--- Aim of the task ---
Filter the listing below and return each line that contains the string "values", copied without changes.

--- Records shown ---
.....
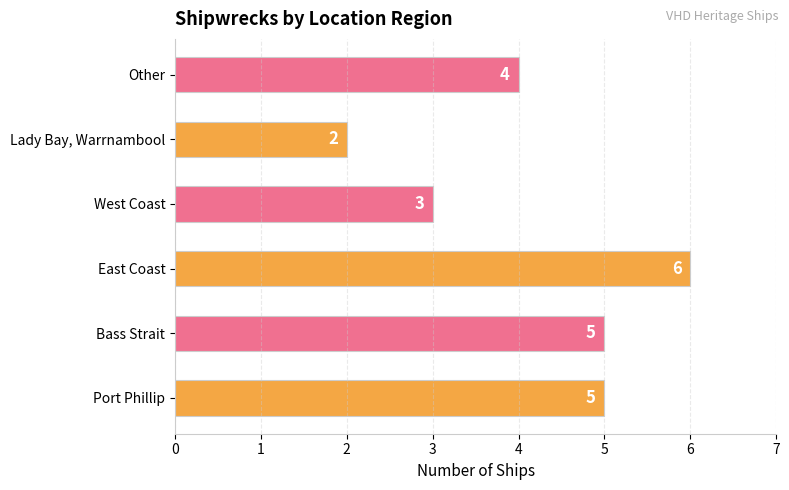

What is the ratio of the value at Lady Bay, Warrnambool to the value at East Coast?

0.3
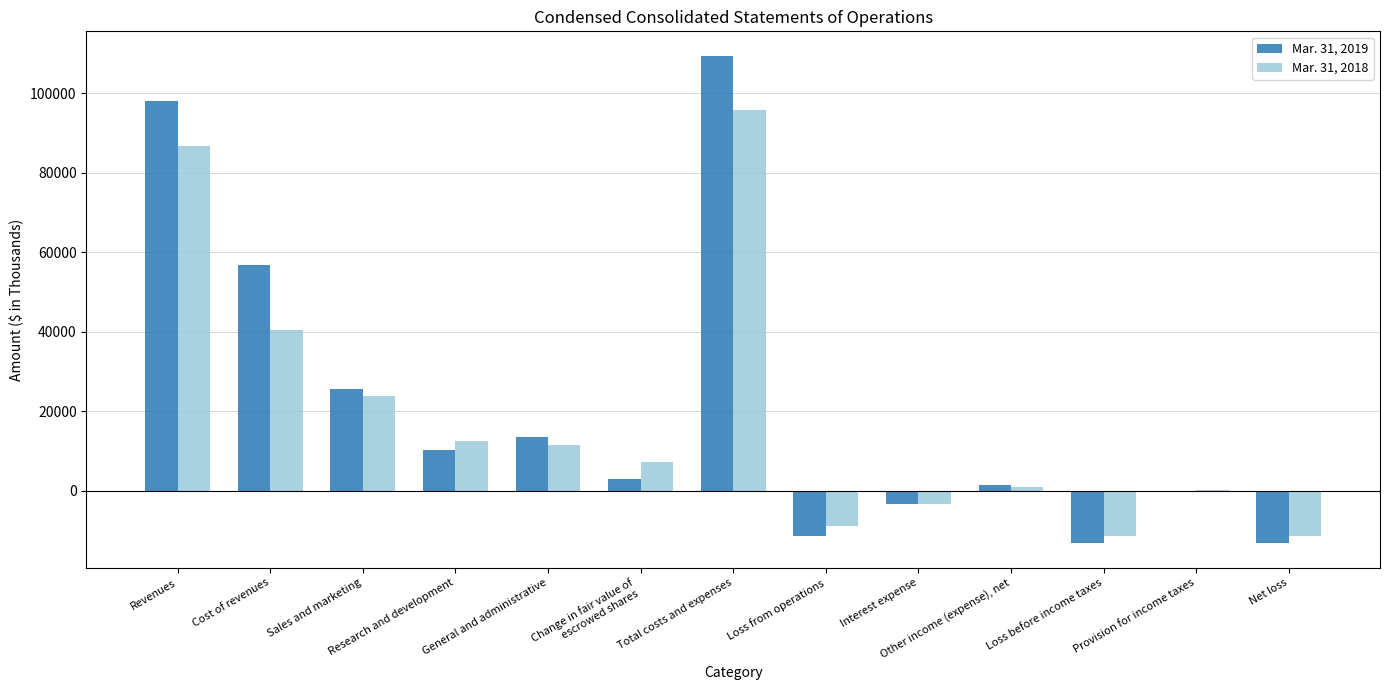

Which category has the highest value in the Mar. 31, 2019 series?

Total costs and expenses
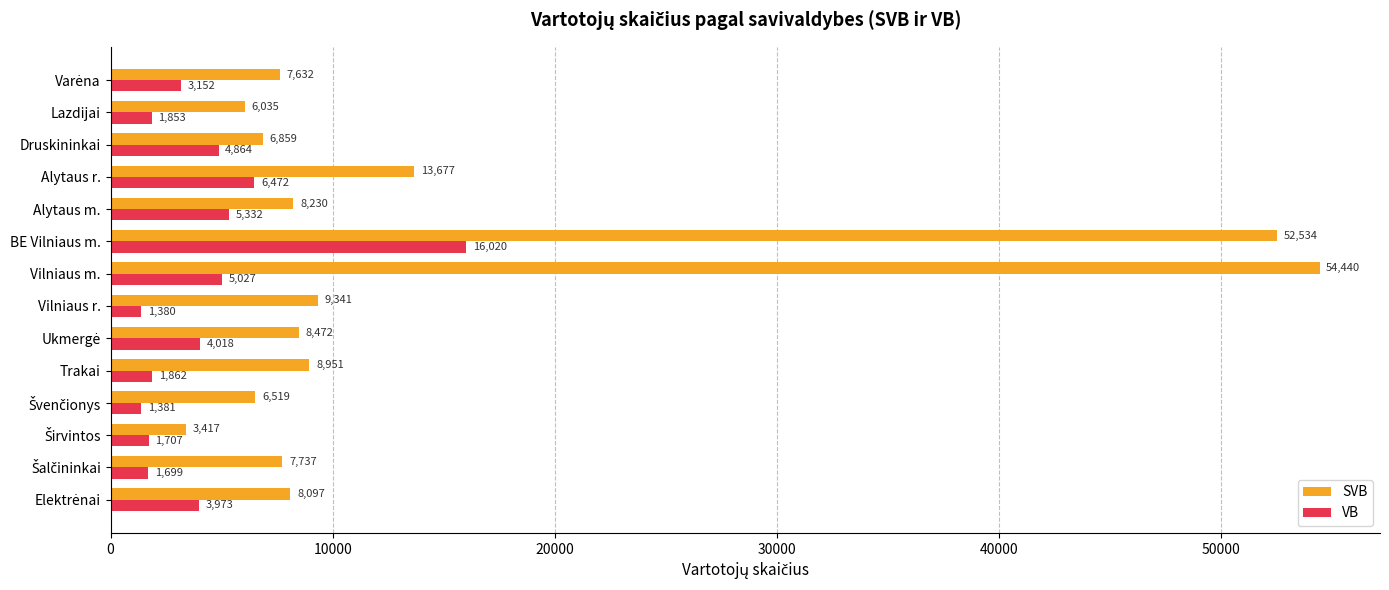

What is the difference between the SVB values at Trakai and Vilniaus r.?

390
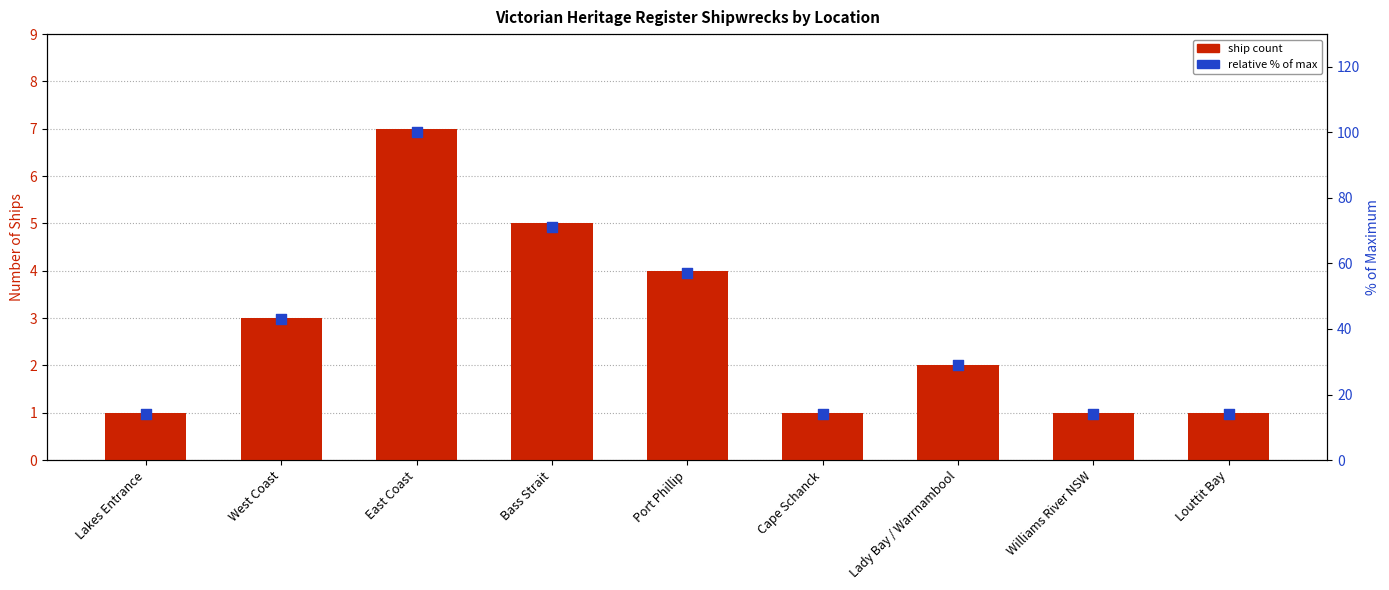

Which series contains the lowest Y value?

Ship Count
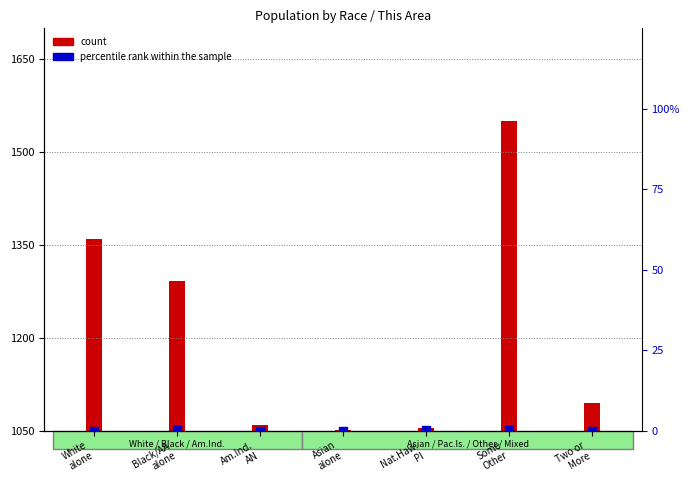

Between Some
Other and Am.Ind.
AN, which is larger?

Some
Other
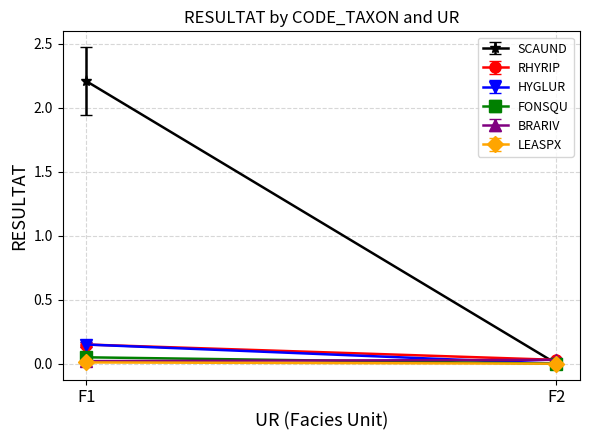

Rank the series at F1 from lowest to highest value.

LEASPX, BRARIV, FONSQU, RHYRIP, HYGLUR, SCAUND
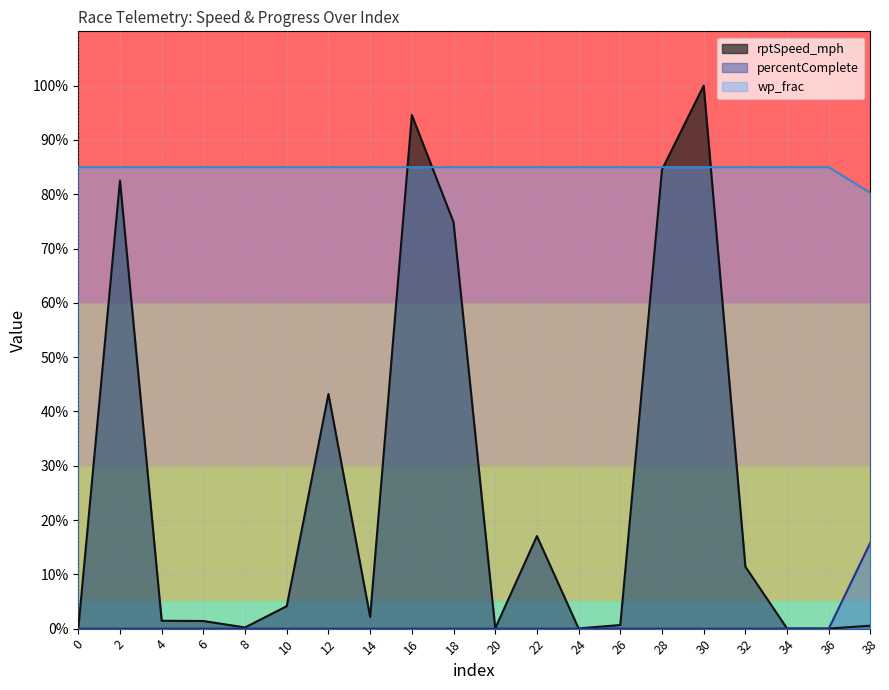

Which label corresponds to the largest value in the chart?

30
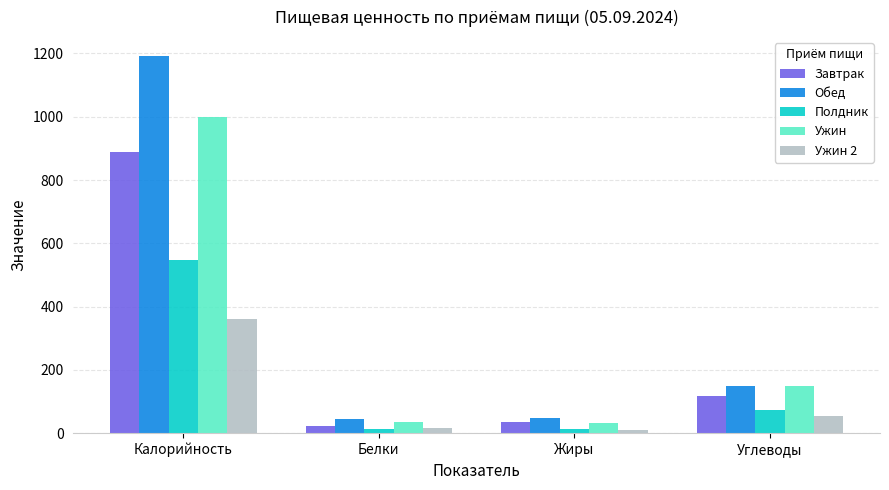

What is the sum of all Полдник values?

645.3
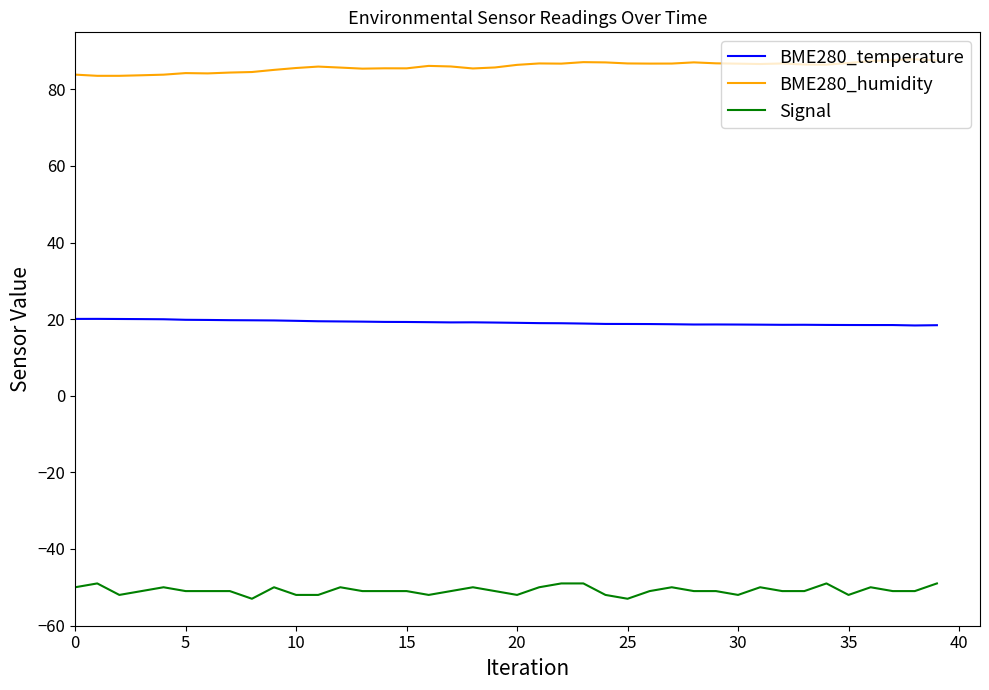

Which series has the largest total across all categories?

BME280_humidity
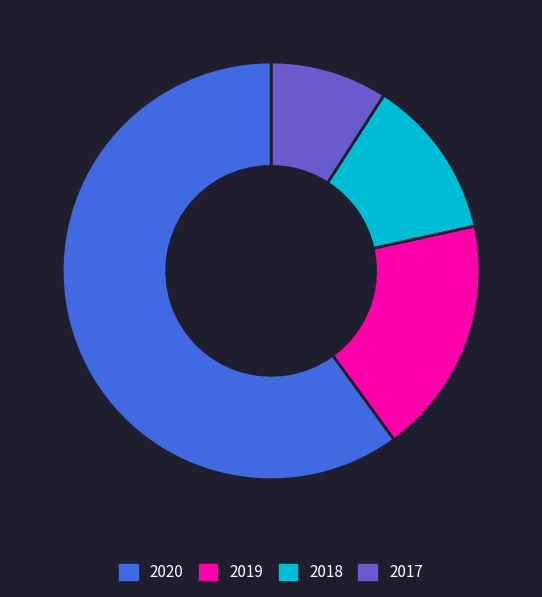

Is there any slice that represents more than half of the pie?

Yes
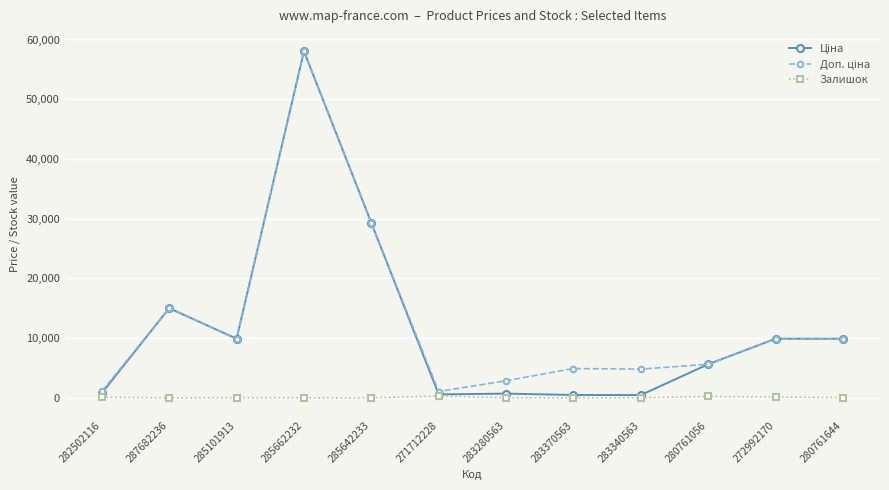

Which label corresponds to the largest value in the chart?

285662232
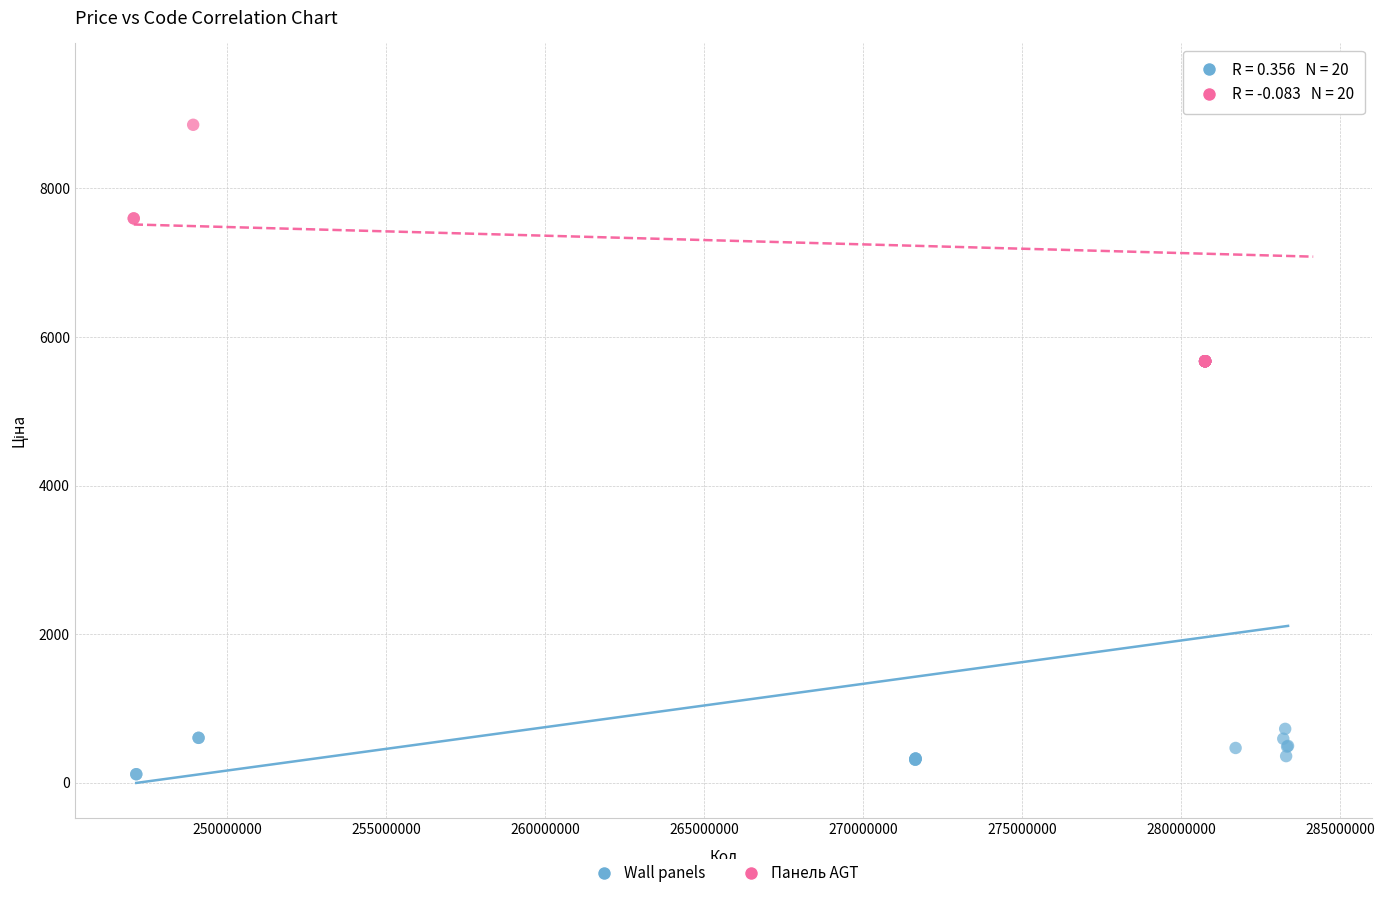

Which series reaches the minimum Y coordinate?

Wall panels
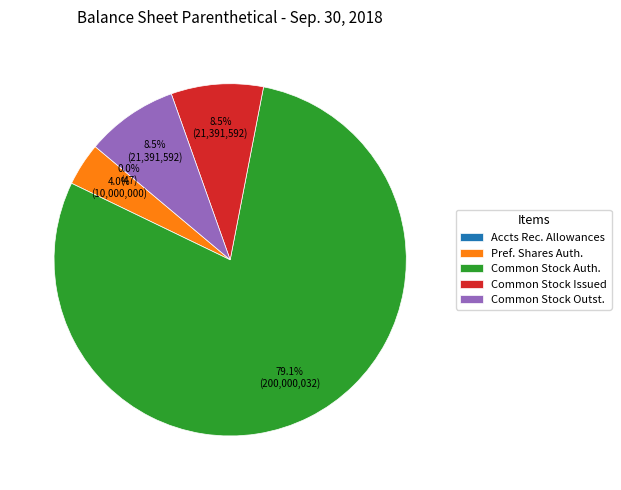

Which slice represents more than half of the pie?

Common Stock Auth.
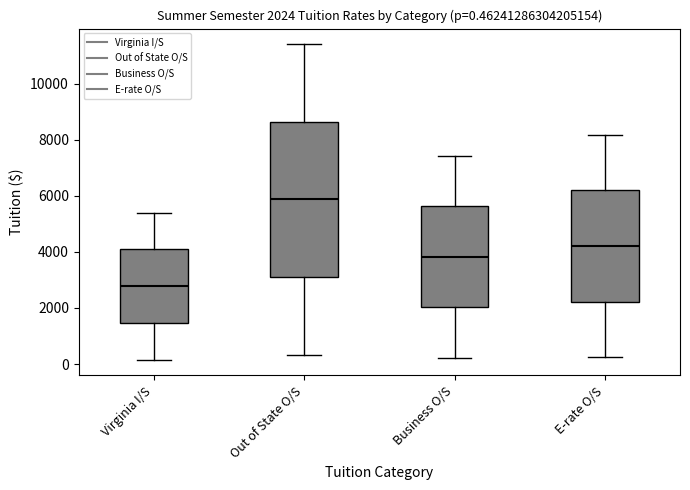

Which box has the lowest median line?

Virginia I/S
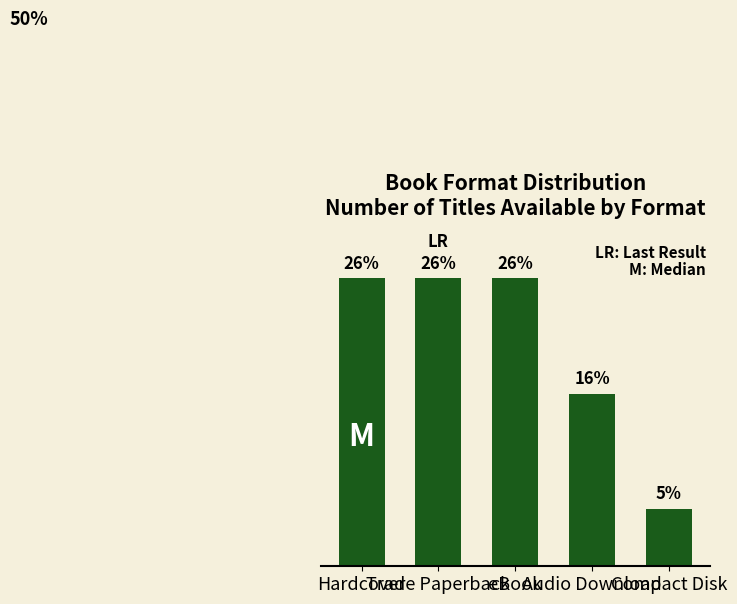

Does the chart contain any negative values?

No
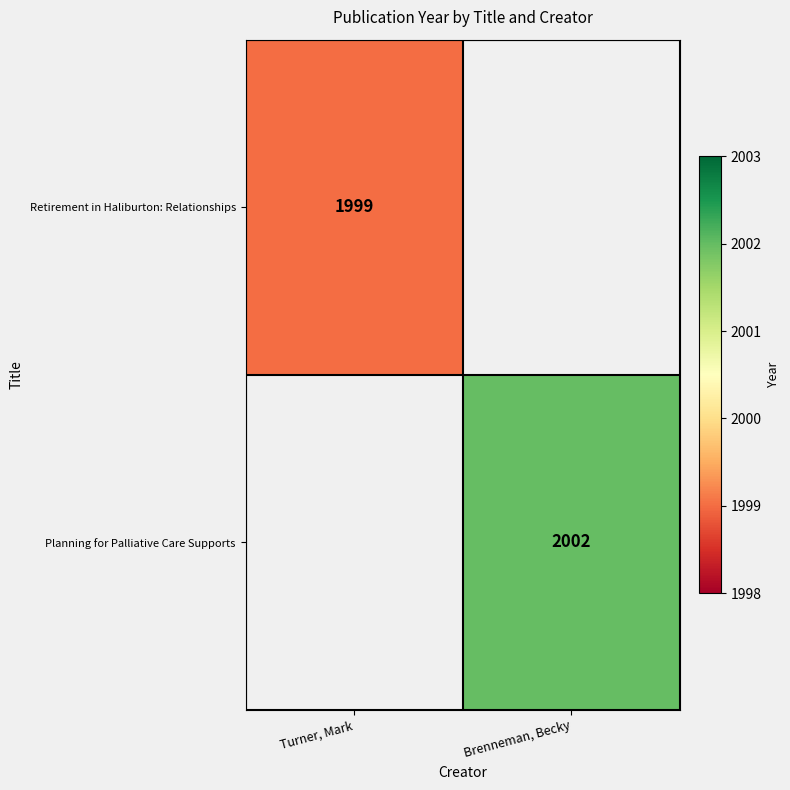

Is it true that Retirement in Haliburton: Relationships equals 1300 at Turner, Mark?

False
.....
--- Answer for this exercise ---
What is the difference between the SVB values at Trakai and Vilniaus r.?
What is the sum of all Полдник values?
Does the chart contain any negative values?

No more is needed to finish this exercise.